Convert the lines below into a JSON list of strings, one string per line, skipping any blank lines. Leave the pictures out.

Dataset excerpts
###

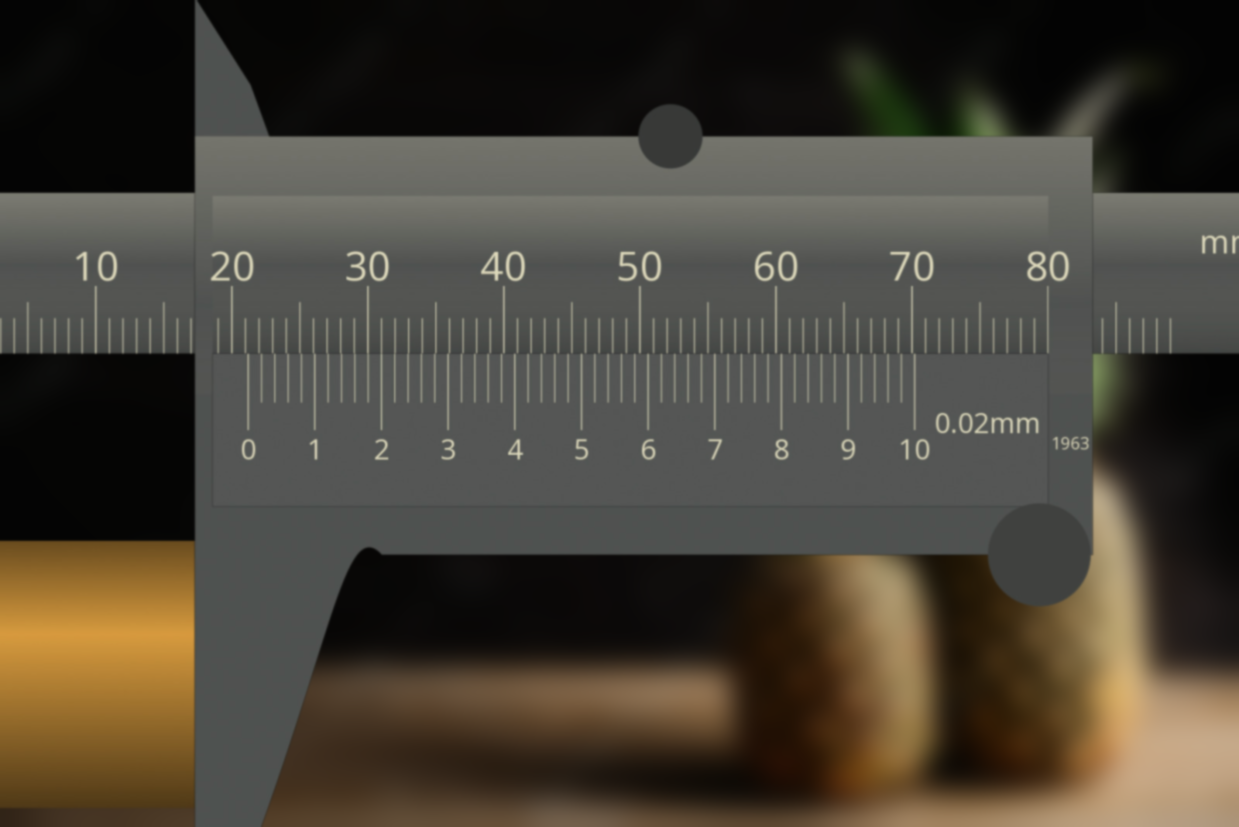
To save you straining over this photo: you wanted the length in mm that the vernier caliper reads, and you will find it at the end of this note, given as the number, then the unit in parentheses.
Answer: 21.2 (mm)
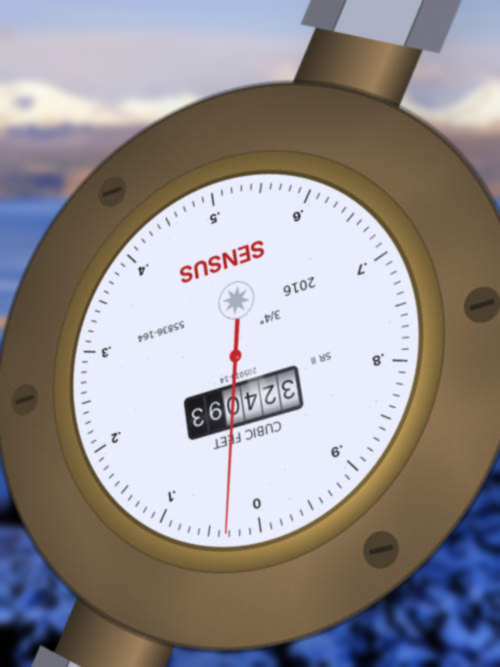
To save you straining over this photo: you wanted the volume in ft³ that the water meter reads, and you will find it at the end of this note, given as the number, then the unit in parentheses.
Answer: 324093.03 (ft³)
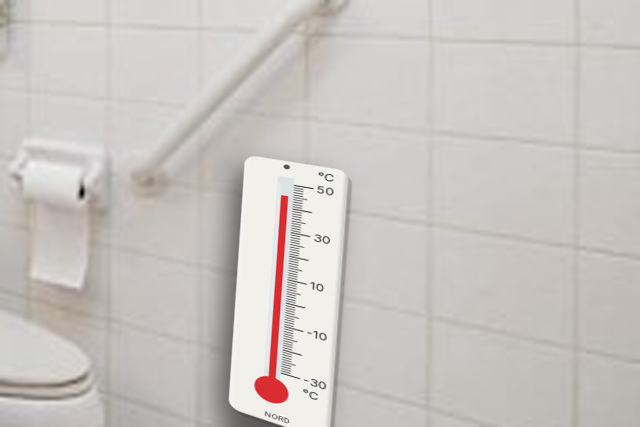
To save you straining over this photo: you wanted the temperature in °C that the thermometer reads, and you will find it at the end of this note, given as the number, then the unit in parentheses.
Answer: 45 (°C)
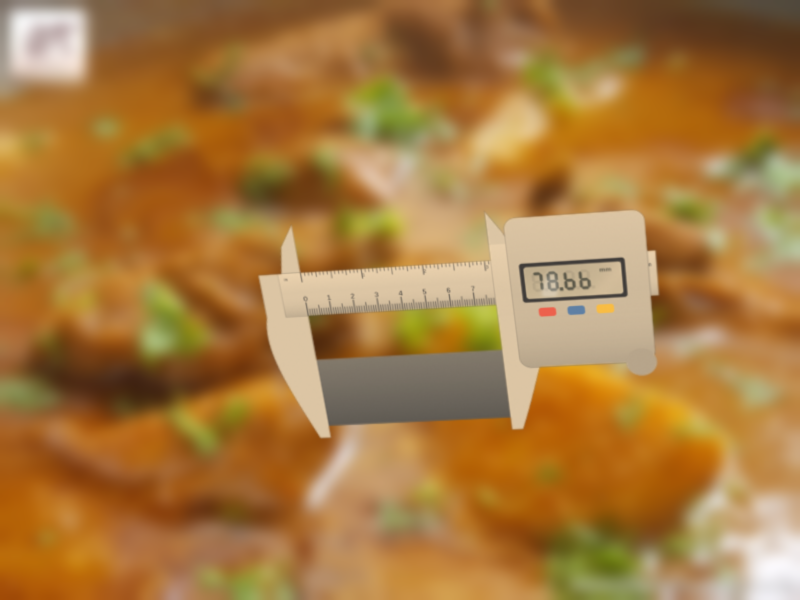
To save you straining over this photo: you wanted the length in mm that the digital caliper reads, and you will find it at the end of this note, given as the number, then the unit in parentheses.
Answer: 78.66 (mm)
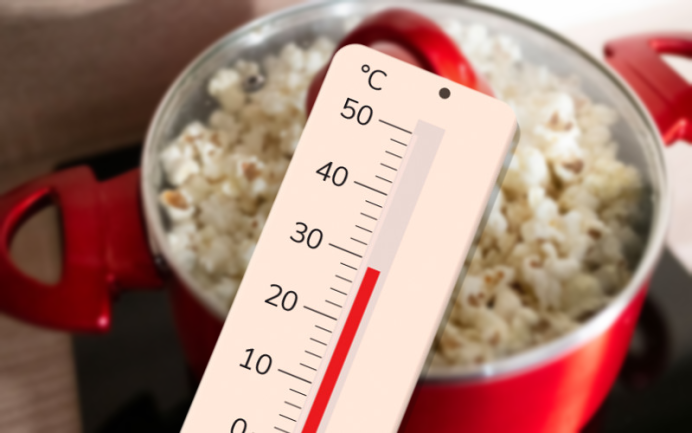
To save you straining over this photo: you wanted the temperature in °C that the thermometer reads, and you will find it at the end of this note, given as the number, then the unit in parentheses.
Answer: 29 (°C)
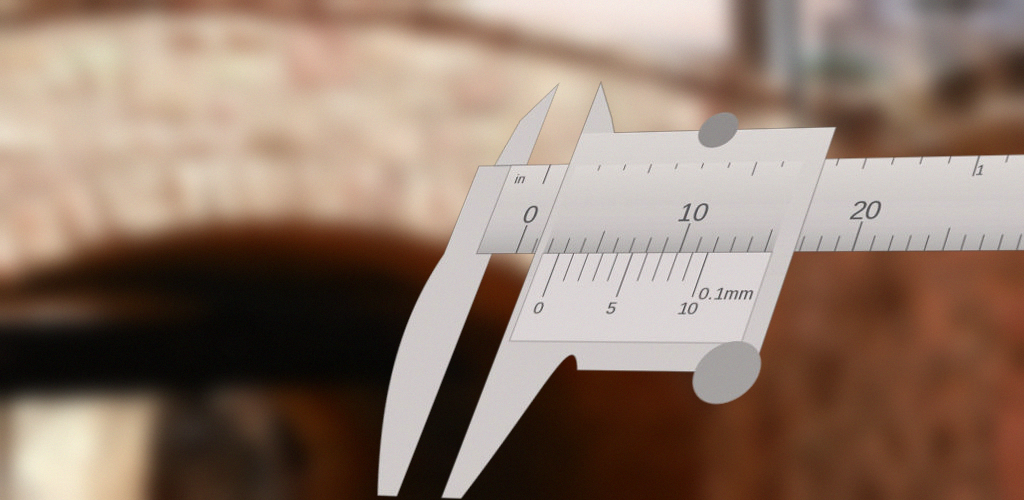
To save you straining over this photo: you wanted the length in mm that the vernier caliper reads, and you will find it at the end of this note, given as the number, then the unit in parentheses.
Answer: 2.7 (mm)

###

**Answer to this task:**
[
  "To save you straining over this photo: you wanted the length in mm that the vernier caliper reads, and you will find it at the end of this note, given as the number, then the unit in parentheses.",
  "Answer: 21.2 (mm)",
  "To save you straining over this photo: you wanted the volume in ft³ that the water meter reads, and you will find it at the end of this note, given as the number, then the unit in parentheses.",
  "Answer: 324093.03 (ft³)",
  "To save you straining over this photo: you wanted the temperature in °C that the thermometer reads, and you will find it at the end of this note, given as the number, then the unit in parentheses.",
  "Answer: 45 (°C)",
  "To save you straining over this photo: you wanted the length in mm that the digital caliper reads, and you will find it at the end of this note, given as the number, then the unit in parentheses.",
  "Answer: 78.66 (mm)",
  "To save you straining over this photo: you wanted the temperature in °C that the thermometer reads, and you will find it at the end of this note, given as the number, then the unit in parentheses.",
  "Answer: 29 (°C)",
  "To save you straining over this photo: you wanted the length in mm that the vernier caliper reads, and you will find it at the end of this note, given as the number, then the unit in parentheses.",
  "Answer: 2.7 (mm)"
]